— Чего ты боишься?..
— Боюсь!.. У нас вот как-то Мирохина Данька в городу жила, а потом вернулась, — спортили ее — вся в пупырях и зачивренная… Барчонок, бают, спортил…
Тартыга убежденно и поучительно говорит:
— Что же из того?.. Испортиться везде можно!.. На этот предмет каждый человек наблюдать за собой должен. И в деревне можно. Твоему попу, я чаю, тоже пальца в рот не клади… Правда, Василиса, обижает тебя поп?
Василиса смущенно опускает вздрагивающие ресницы.
Ветер тихо стелет по земле тени и шелестит сонными серебряно-сизыми кустами полынка, отбежавшего от заросших полянок на вытоптанную плешивину около омета.
— Что же ты молчишь?.. Обижает? — участливо допытывается Тартыга.
Василиса краснеет. В тени не видно, как лицо ее мучительно движется от стыда… Тихо она отвечает:
— Нет, поп у нас строгий, не балуется…
— Известное дело — попадья есть, — говорит Тартыга. — Ну, а псаломщик?..
Василиса низко опускает голову, — ей тяжело сделать это признанье, — и она с усилием говорит:
— Псаломщик намедни в пуньке в самый угол загнал, всю руку досиня защипал, больно — страсть!..

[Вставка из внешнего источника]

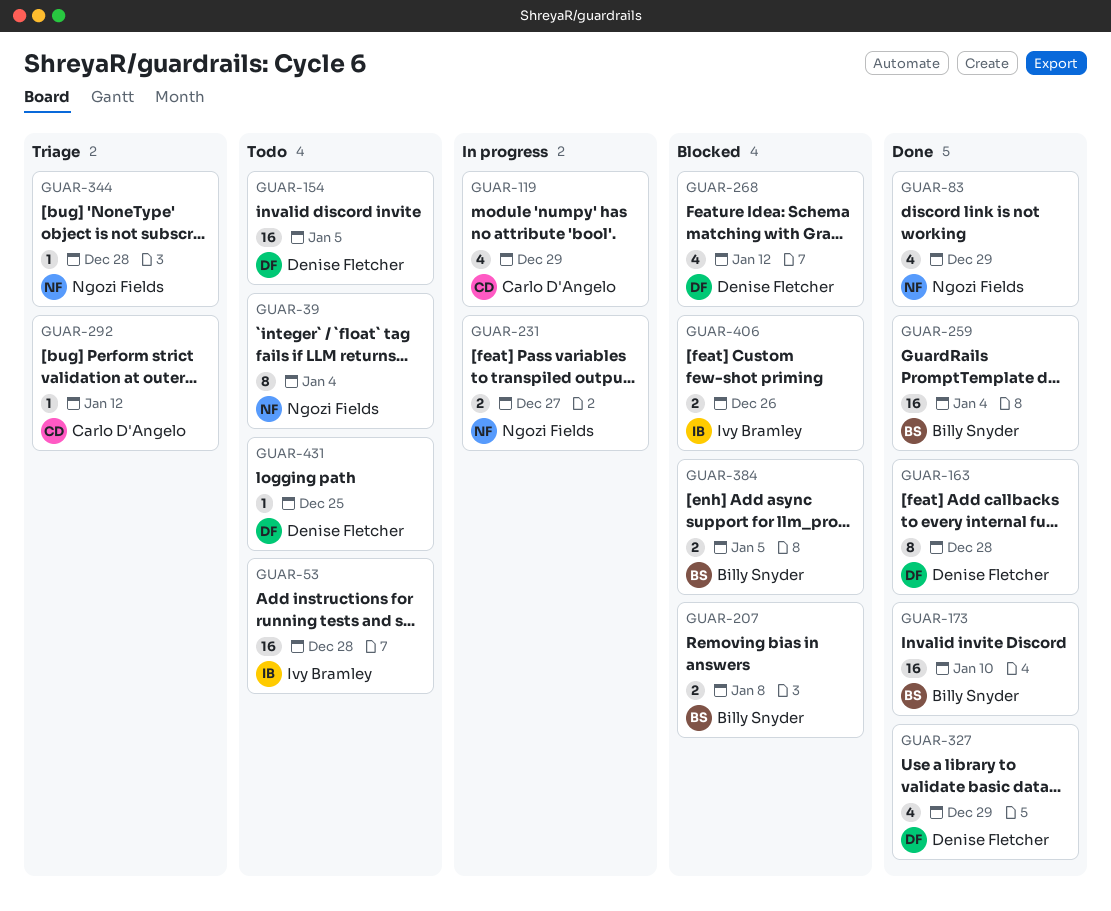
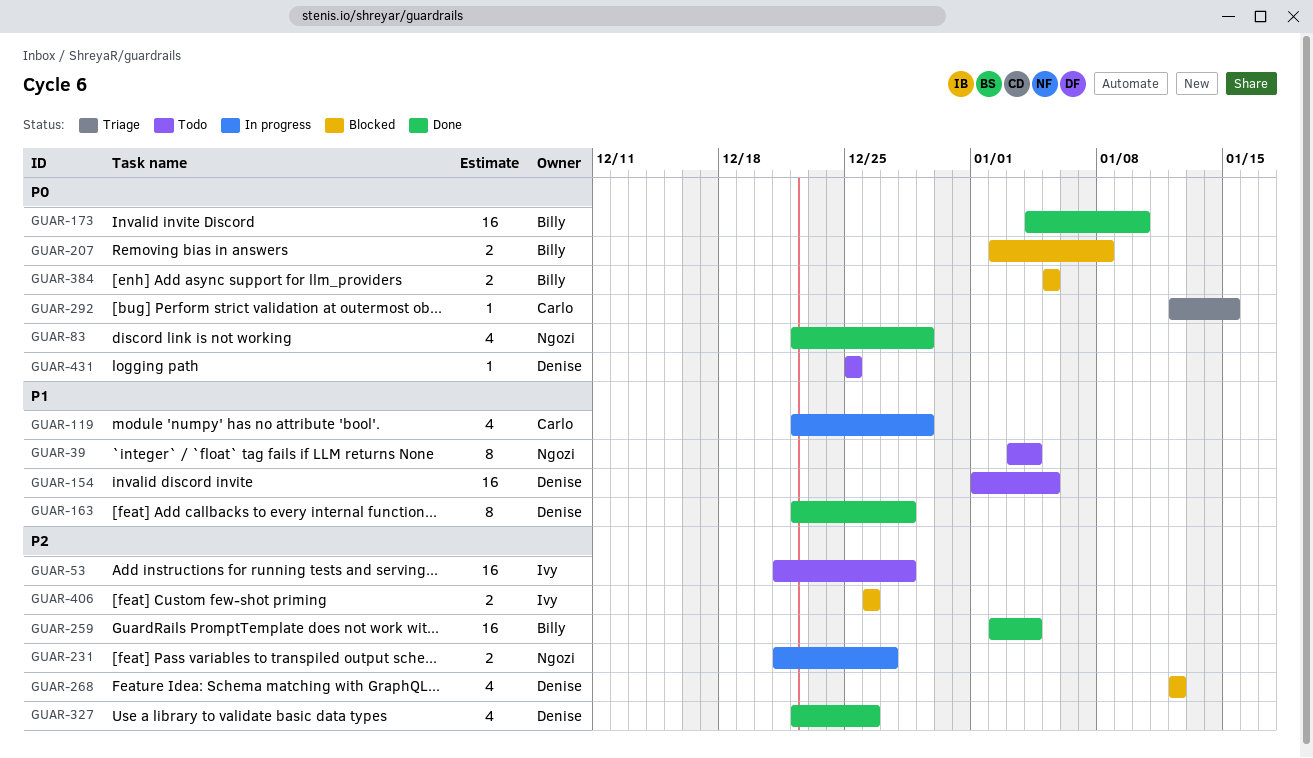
GUAR-292, due: Jan 12 -> Jan 15
GUAR-327, due: Dec 29 -> Dec 26
GUAR-344: present -> none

Тартыга вдруг становится злым и острым, не похожим на того размечтавшегося деревенского, который только что сидел рядом:
— Жеребцы гладкие!..
Он свертывает из бумаги папироску, чиркает о коробку серной спичкой. Синее пламя фосфора шипит и обдает его едким запахом.
— Не подожги омета, — говорит Василиса.
Тартыга бросает тлеющую спичку на землю и небрежно отвечает:
— Не лиха беда, если и загорится!.. Не обеднеет твой поп.
Оба молчат. Тартыга сосредоточенно попыхивает папироской. Лицо его то освещается — с выпуклыми рельефами носа, бровей и черных усов, — то погасает, полное загадочных мыслей.
Докурив, он спрашивает:
— Что же, Василиса, решай куда-никуда!..
Василиса глубоко вздыхает…
— Замуж, что ли, хочешь выйти?.. Так ведь кто ж тебя, бобылку, возьмет? И к полевой работе ты непривычна!..
Тартыга оглядывает худые руки Василисы, ее узкие плечи и маленькие ноги в кожаных полусапожках, непохожие на мужские широколапые ноги деревенских девок.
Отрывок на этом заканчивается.